P.S. Furthermore, many traits are effectively immutable during time periods relevant for the purposes of dating or friendship formation. For example, one can not presume that a member of a cultural group will change their thoughts and cultural expression during the time period a decision is made (and one could make an argument that such intention that they should change is colonialist anyhow).

One particular example is music taste, which is mostly set by adulthood.

Thus, if one accepts the prof's insane troll logic, the obligation should extend to dating people who love country music.

Another angle to explore: "Bisexual" is a simply a word for certain behaviors and activities and immutable preferences for them. Thus, the argument for an obligation to be bisexual can be generalized to an obligation to disregard ones own preferences in order to reciprocate to some other person's immutable sexual preferences.

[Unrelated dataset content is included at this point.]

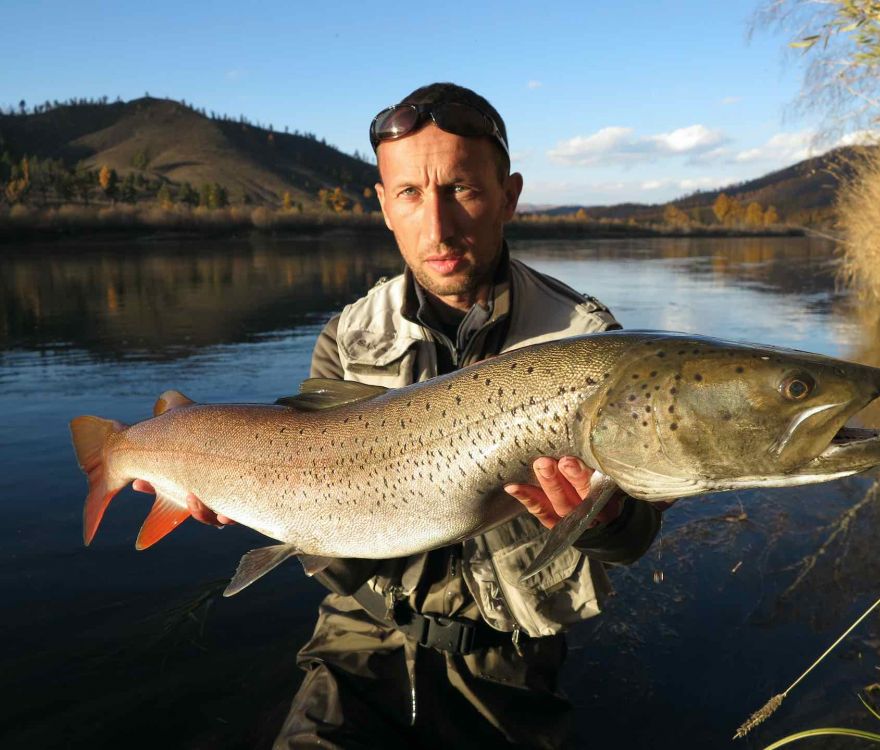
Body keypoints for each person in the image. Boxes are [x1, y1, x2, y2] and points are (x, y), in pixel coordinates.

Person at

But here we are in a conundrum: why some preferences are immutable that are considered to result in obligation to reciprocate, but some others are not (but are required to be disregarded)?

Can one have meaningful ability to consent in presence of such obligation to consent, anyway?

I am intentionally disregarding the "reasonable burdensomeness" criterion, as it is an obviously silly and unprincipled excuse that unravels to whole argument. Why would boredom with nonverbals be a reasonably big burden, but sex with men would not? And if distaste for sex with men is a reasonable burden, every heterosexual men with such distaste is not obliged to be bisexual, and the "obligation" is not a general obligation.